I see five major areas that need to change for Government departments to become data driven.

Skills and culture

  • The most significant change comes when business leaders recognise the advantages of being data driven.  Deepening and widening the skills to analyse data across the organisation is part of the cultural shift.  It is worth noting that many organisations should spend more time exploiting the data they already have because it is enough.  Leaders can facilitate an ecosystem that harnesses technology for impact throughout the business.  For example, by adoption engaging, consumable visualisation tools.

Delivery

  • Capability is delivered by business-driven value streams.  They focus on operational outcomes and are able to adapt the data pipeline to current need.  The right incentives need to be established.  The measurement system for everyone needs to comprise proportions of net promoter score and quality as well as business results.

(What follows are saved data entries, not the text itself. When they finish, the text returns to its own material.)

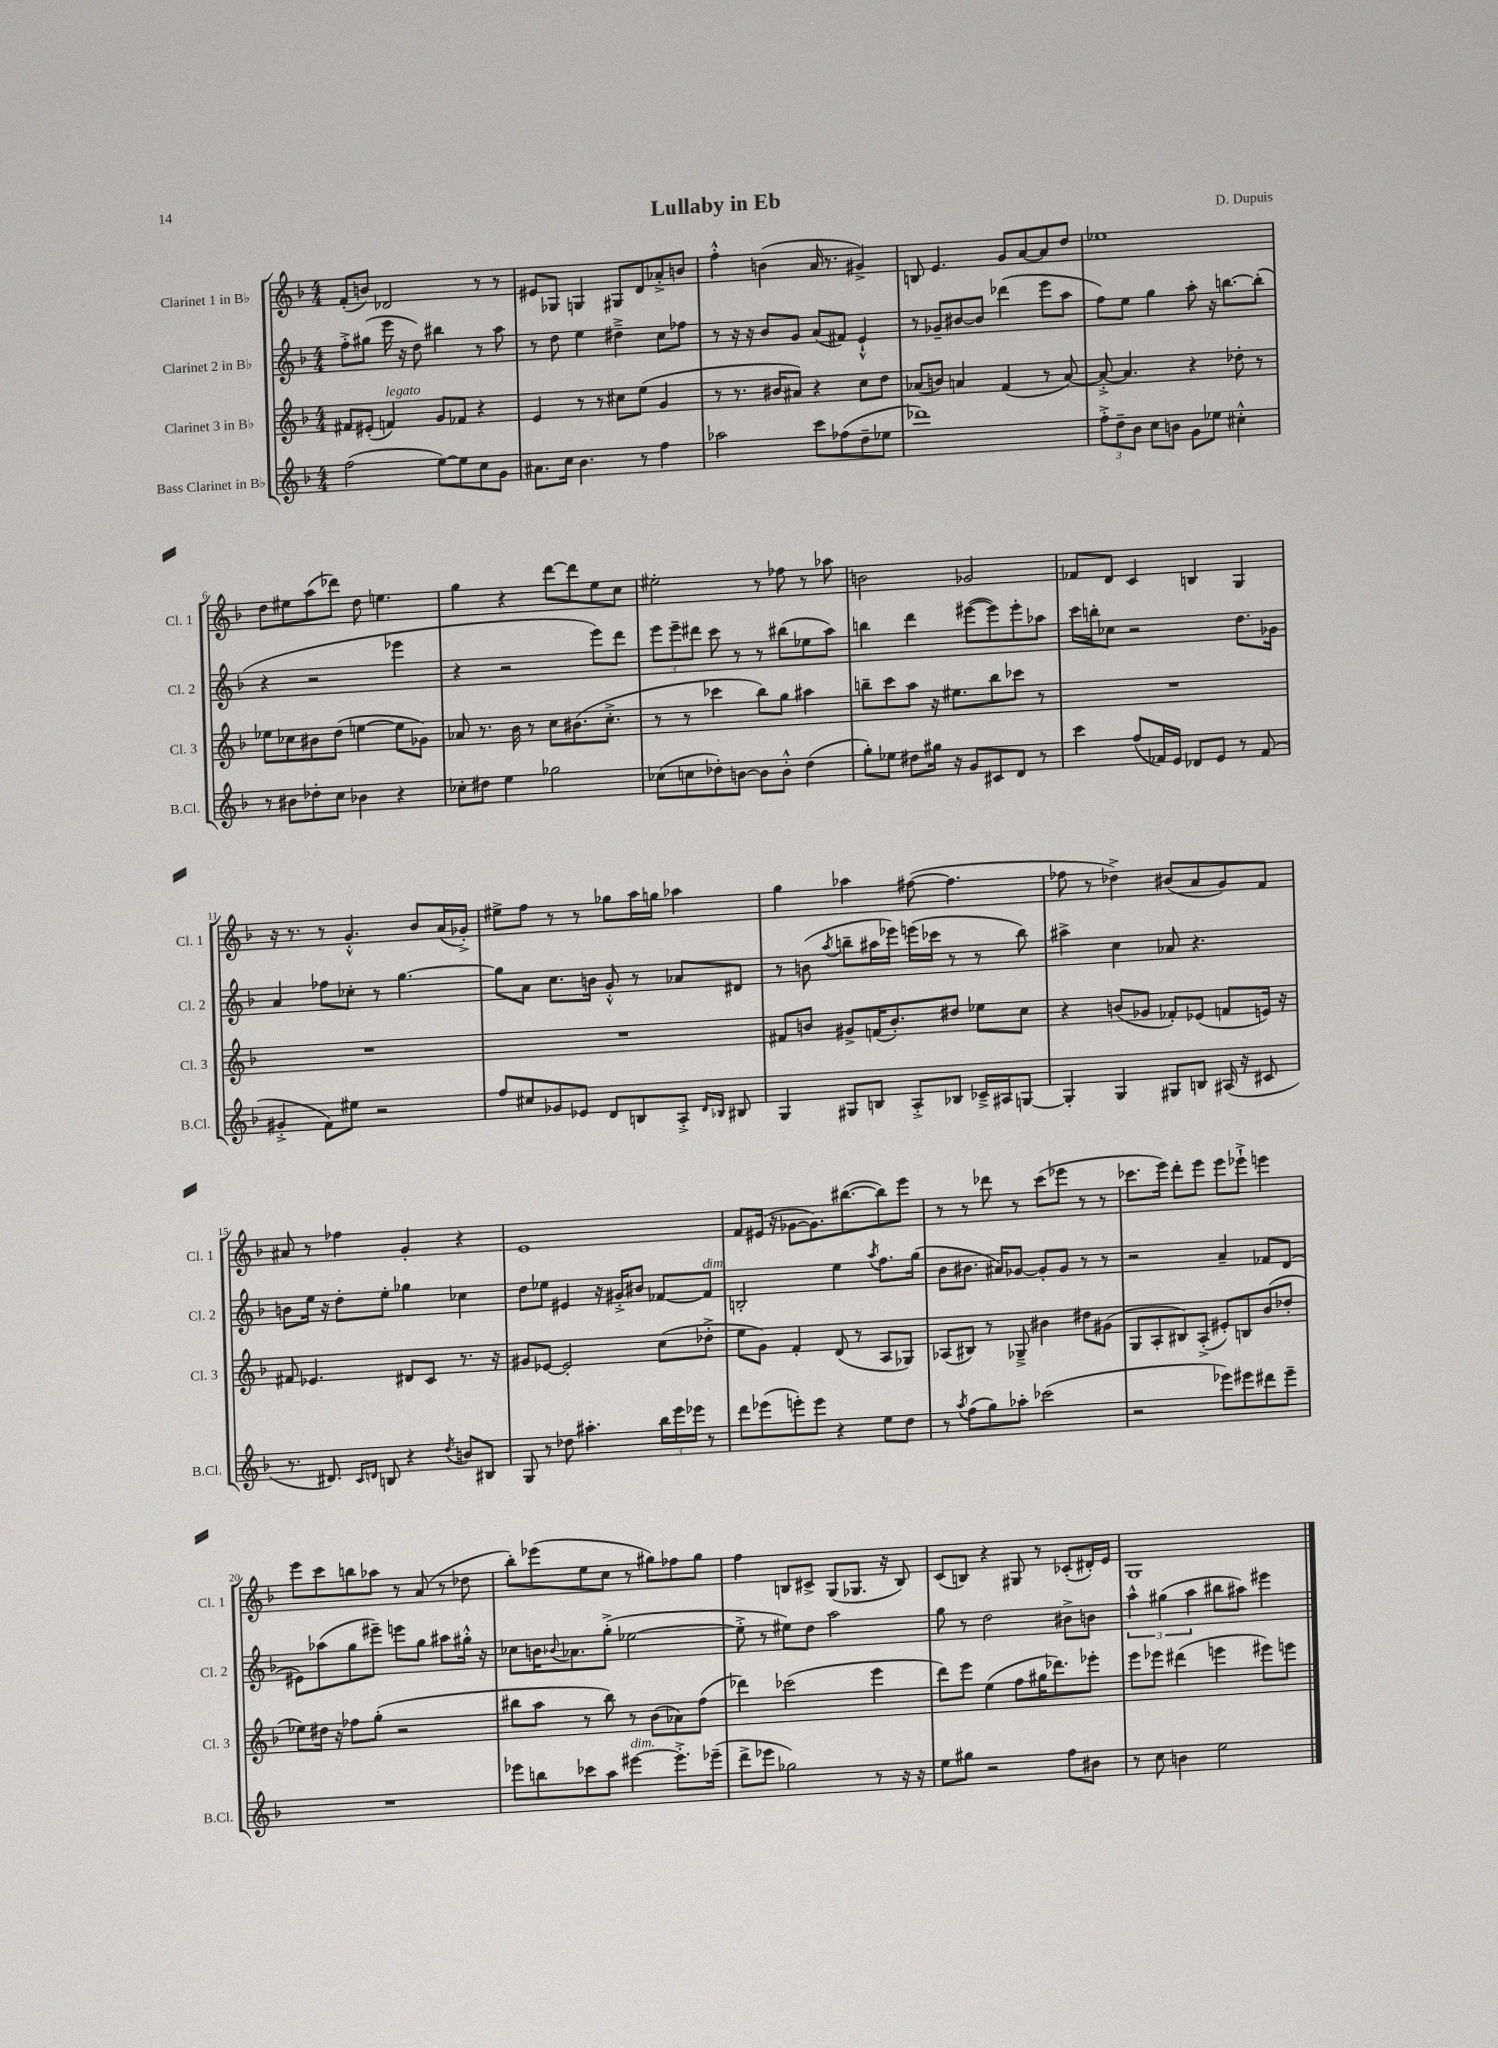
\header { title = "Lullaby in Eb" composer = "D. Dupuis" }
<<
\new StaffGroup <<
\new Staff = "s0" \with { instrumentName = "Clarinet 1 in Bb" shortInstrumentName = "Cl. 1" } {
    \clef treble \key f \major \numericTimeSignature \time 4/4
    f'8-.( b'8) des'2 r8 r8 |
    eis'8 ges8 g4 gis8 d'8 aes'8-.-> b'8 |
    f''4-.-^ b'4( a'16 r8. gis'4->) |
    b8 e'4. g'8 a'8~ a'8 d''8 |
    ees''1 |
    d''8 eis''8 a''8( des'''8) d''8 e''4. |
    g''4 r4 d'''8~ d'''8 e''8 c''8 |
    eis''2-. r8 fes''8 r8 aes''8 |
    b'2 ges'2 |
    fes'8 d'8 c'4 b4 g4 |
    r16 r8. r8 g'4.-.-^ bes'8 a'16( ges'16-.->) |
    eis''8-> f''8 r8 r8 ges''8 a''16 g''16 aes''4 |
    g''4 aes''4 fis''8~( fis''4. |
    fes''8 r8 des''4->) bis'8( a'8 g'8) f'8 |
    ais'8 r8 fes''4 g'4-. r4 |
    e'1 |
    f'8 eis'16( r16 ges'8~ ges'8.) bis''8.~( bis''8) e'''8 |
    r8 r8 des'''8 r8 c'''8( ees'''8 r8 r8 |
    ces'''8. e'''16) d'''8-. e'''8 e'''8 ees'''8-!-> e'''4 |
    e'''8 c'''8 b''8 aes''8 r8 a'8( r8 des''8 |
    bes''8-.) ees'''8( e''8 c''8 r8 gis''8) fes''8 gis''8 |
    f''4 b8 cis'8-> g8( ges8. r16 b8) |
    c'8( b8) r4 gis8 r8 ces'8-.( dis'16-.) e'16 |
    g1 \bar "|." |
}
\new Staff = "s1" \with { instrumentName = "Clarinet 2 in Bb" shortInstrumentName = "Cl. 2" } {
    \clef treble \key f \major \numericTimeSignature \time 4/4
    f''8-.-> gis''8( e'''16 r16 d''8) bis''4 r8 a''8 |
    r8 d''8 e''4 dis''4---> c''8 fes''8 |
    r8 r16 r16 bes'8 g'8 a'8( fis'8) e'4-!-^ |
    r8 ges'8-- bis'8~ bis'8 des'''4( e'''8 a''8 |
    f''8) e''8 g''4 a''8-. r16 b''8.~ b''8-.( |
    r4 r2 ees'''4 |
    r4 r2 e'''8) d'''8 |
    \tuplet 3/2 { e'''8 e'''8-- dis'''8 } c'''8 r8 r8 bis''8( ees''8 a''8) |
    b''4 d'''4 eis'''8~( eis'''8) eis'''8-. aes''8 |
    c'''16 b''16-. ces''8 r2 d''8. ges'16 |
    a'4 fes''8 ces''8-. r8 g''4.~ |
    g''8 a'8 c''8. b'16 g'8-.-^ r8 aes'8 dis'8 |
    r8 b'8( \acciaccatura { a''8 } b''8-- ais''16 ees'''16) e'''16( ces'''16 r8 r8 b''8) |
    ais''4-> c''4 aes'8 r4. |
    b'8 e''16 r16 d''8-. e''8-. ges''4 ces''4 |
    d''8 ees''8 eis'4 r16 gis'16-.-> bis'8 fes'8~ fes'8^\markup { \italic "dim." } |
    b2-. e''4 \acciaccatura { a''8 } f''8. g''16( |
    bes'8 bis'8. ais'16) ges'8~ ges'8-. ges'8 r8 r8 |
    r2 a'4-- fes'8 d'8( |
    eis'8) aes''8( g''8 eis'''8--) e'''8 g''8 ais''8 gis''16-.-^ r16 |
    ces''8 b'16 \appoggiatura { bes'8 } aes'8. g''8-.->( ees''2~ |
    ees''8-.-> r8 eis''8) d''8 a''2 |
    g''8 r8 d''2 bis'8-> b'8 |
    \tuplet 3/2 { a''4-^ gis''4( a''4 } bis''8 ais''8) eis'''4 \bar "|." |
}
\new Staff = "s2" \with { instrumentName = "Clarinet 3 in Bb" shortInstrumentName = "Cl. 3" } {
    \clef treble \key f \major \numericTimeSignature \time 4/4
    fis'8 eis'8-.( f'4^\markup { \italic "legato" }) g'8 fes'8 r4 |
    e'4 r8 r8 cis''8 e''8( g'4 |
    r8 r8. bis'16 ais'8) r4 c''8 d''8 |
    aes'8( b'8) a'4 f'4( r8 a'8~) |
    a'8~-.-> a'4. r4 des''8-. r8 |
    ees''8 ces''8 bis'8 d''8( e''4~ e''8 ges'8) |
    aes'8 r8. bes'16 r8 c''8 bis'8.( c''8.-.-> |
    r8 r8 ces'''4 bes''8) g''8 ais''4 |
    b''8-- c'''8 a''8 r16 eis''8. b''8 ces'''8 r8 |
    R1 |
    R1 |
    R1 |
    fis'8 b'8 gis'8-> f'16( b'8.-.) dis''8 ees''8 c''8 |
    r4 b'8( ges'8 fes'8-.) ees'8( f'8 e'16) r16 |
    fis'8 ees'4. dis'8 c'8 r8. r16 |
    gis'8 ees'8~ ees'2-. c''8( des''8-.-> |
    e''8 g'8) f'4-. d'8( r8 a8 ges8) |
    aes8( bis8) r8 ges8---> bis'4 dis''8 gis'8( |
    g8 a8-. bis8) a8-.->( eis'8-.) b8 bes'8( des''8-. |
    ees''8) dis''16 r16 fes''8 g''8-.( r2 |
    bis''8 a''8 r8 bis''8) r8 bes'8( aes'8) f''8( |
    des'''4) ces'''2( e'''4 |
    d'''8) e'''8 e''4( f''8 gis''16 des'''8.) ees'''8-. |
    e'''8 ees'''8 dis'''4( e'''4 eis'''8) e'''8 \bar "|." |
}
\new Staff = "s3" \with { instrumentName = "Bass Clarinet in Bb" shortInstrumentName = "B.Cl." } {
    \clef treble \key f \major \numericTimeSignature \time 4/4
    f''2( e''8~) e''8 c''8 g'8 |
    ais'8. c''16 bes'4. r8 f''4 |
    aes''2 c'''8 fes''8( d''8-- ees''8 |
    des'''1) |
    \tuplet 3/2 { f''8-.-> d''8-- bes'8 } c''8 b'8 g'8 ees''8 cis''4-.-^ |
    r8 bis'8 des''8-. c''8 bes'4 r4 |
    ces''8-. dis''8 e''4 ges''2 |
    ces''8( c''8 des''8-.) b'8~ b'8 b'8-.-^ des''4( |
    g''8-.) ees''8 dis''8 gis''16 r16 g'8 cis'8 d'8 r8 |
    c'''4 f''8( fes'16) e'16 des'8 e'8 r8 fes'8( |
    gis'4-.-> f'8) eis''8 r2 |
    f''8 cis''8 ges'8 ees'8 d'8 b8 a8-.-> \grace { d'16 bes16 } bis8 |
    g4 gis8 b8 a8-.-> bes8 ces'16---> ais16 g8~ |
    g4-. g4 gis8 b8 ais16( r16 cis'8 |
    r8. dis'8.) \grace { c'16 d'16 } b8 r4 \acciaccatura { d''8 } b'8 bis8 |
    g8 r8 des''8 ais''4.-. \tuplet 3/2 { bes''16 e'''16 ees'''16 } r8 |
    d'''8 ees'''8( e'''8-.) e'''8 r4 e''8 d''8 |
    r8 \acciaccatura { a''8 } f''8( g''8) aes''8-. ces'''2( |
    r2 ees'''8) eis'''8 dis'''8 eis'''8-- |
    R1 |
    ees'''8 b''8 ces'''8 a''8 eis'''4~^\markup { \italic "dim." } eis'''8.-.-> ees'''16--( |
    d'''8-> ees'''8 ges''2) r8 r16 r16 |
    e''8 gis''8 r2 f''8 bis'8 |
    r8 c''8 b'4 e''2 \bar "|." |
}
>>
>>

Data access and governance

  • Establishing enterprise information governance enables information to be used appropriately for the best outcomes.  This includes the ethical use of analytics.  Catalogue and access services make it easier to find and get hold of data within policy.  Curation services give data meaning and sustain quality.  Data can be traced to it origin to justify decisions taken.  Policy enforcement aids compliance, such as GDPR.  The ODPi Egeria project hosted by the Linux Foundation is an example of efforts to increase technical maturity and cost efficiencies in this area by managing open meta data across the enterprise.

Architecture

  • The architecture must overcome the limitations of being application and process focussed.  This is done by making services available to data scientists and analysts that they understand and need to spend their time using their expertise, hiding the complexities of the underlying infrastructure, and providing mechanisms for them to share and reuse algorithms and results sets.  The architecture is open and spans data ingest from sources, a governed data lake, published APIs, microservices assembly by business users, and mechanisms for measurement, feedback and change throughout.  Provision should be made for exploiting fast data that has a shelf life.

Beyond the enterprise

  • Co-creation, building new capability and accessing new sources of data benefits from an ecosystem.  This spans providers of open data, commercial partners and other government departments.  It also extends to the edge with the Internet of Things, and the emergence of 5G presents opportunities to change the way governments deliver services.

Getting started

One way to begin is by selecting a business outcome and creating a value stream with a multi-disciplinary squad that cuts across today’s organisational silos.  Then deliver user driven, end-to-end capability in pursuit of the outcome.